The findings of this study underscore the exceptional performance of the proposed method in the preoperative classification of astrocytomas, demonstrating high accuracy even in the context of complex multi-class classification tasks. This is particularly noteworthy given the inherent challenges of medical image analysis, including variations in tumor morphology, imaging artifacts, and inter-patient heterogeneity, all of which can adversely affect diagnostic precision. The robustness and reliability exhibited by the method further emphasize its clinical utility, offering a promising pathway toward more accurate, automated, and efficient preoperative assessment of astrocytoma cases.

Moreover, the proposed approach provides meaningful support for clinicians by enabling precise tumor grading prior to surgical intervention. This diagnostic accuracy facilitates the development of timely and individualized treatment plans, thereby accelerating the therapeutic process and improving overall patient outcomes. In addition, by reducing reliance on resource-intensive and complex diagnostic procedures, the method presents a cost-effective alternative for clinical implementation. Its high computational efficiency enhances its suitability for deployment in real-world medical environments, establishing the method as a practical and effective tool for evidence-based clinical decision-making.

Conclusion

This study introduces a new methodology for grading astrocytic brain tumors using statistical modeling based on stochastic differential equations (SDE) applied to post-contrast T1-weighted brain MRI images. This advanced model, employed for the first time in the field of MRI imaging, assigns a symmetric alpha-stable random process to each tumor-containing slice of MRI images. Goodness-of-fit analysis confirms that the SDE model fits MRI data effectively. The model was applied in both 1D and 2D configurations, with specific preprocessing steps for each. Features were extracted from the alpha-stable distributions and whitened images, and three classification algorithms were evaluated for tumor grade differentiation. The SVM achieved the highest accuracy, with 93.52% in 1D mode and 98.49% in 2D mode, showing comparable or superior performance to existing methods. The proposed feature extraction approach, grounded in SDE-statistical modeling, provides a robust and interpretable set of parameters that enhance the grading of astrocytomas. Notably, the sαs distribution parameters exhibit strong correlations with pathological outcomes, as indicated by the SHAP analysis, underscoring their potential for integration into computer-aided diagnosis systems.

This method also addresses the challenge of limited medical data by offering a computationally efficient solution that requires fewer data and features than deep learning approaches while ensuring fast processing times. By reducing the need for large datasets, this approach offers a promising alternative to deep learning techniques.

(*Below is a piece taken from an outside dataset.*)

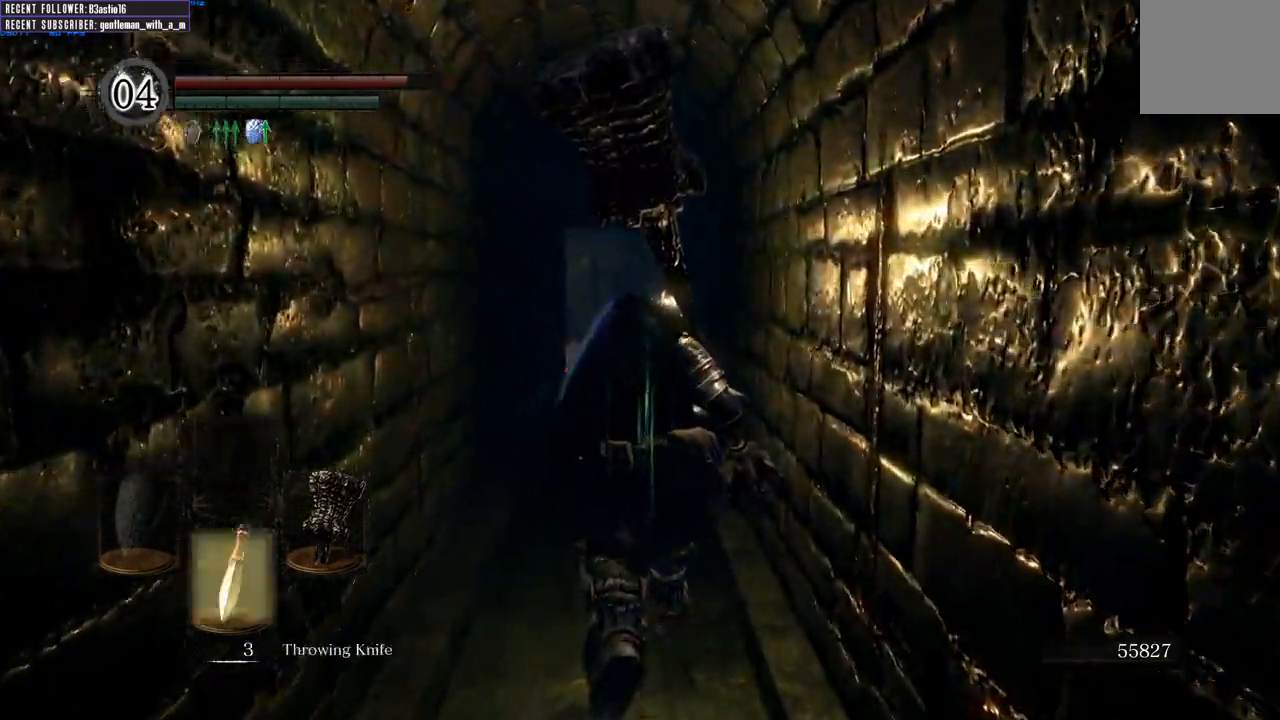
{"buttons": [], "left_stick": "up", "right_stick": "center", "events": [[83, "DPAD_DOWN", "up"]]}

Subsequent research should aim to expand the methodological framework by incorporating additional tumor cohorts, diverse MRI acquisition protocols, and a wider array of brain MRI applications. Such efforts would enhance the robustness and clinical relevance of the proposed approach, thereby strengthening its contributions to medical image analysis. Additionally, the integration of statistical modeling techniques with deep learning architectures—particularly through the combination of stochastic differential equation-based methods and convolutional neural networks (SDE-CNN)—offers significant potential for improving tumor grading accuracy and advancing the development of automated diagnostic systems.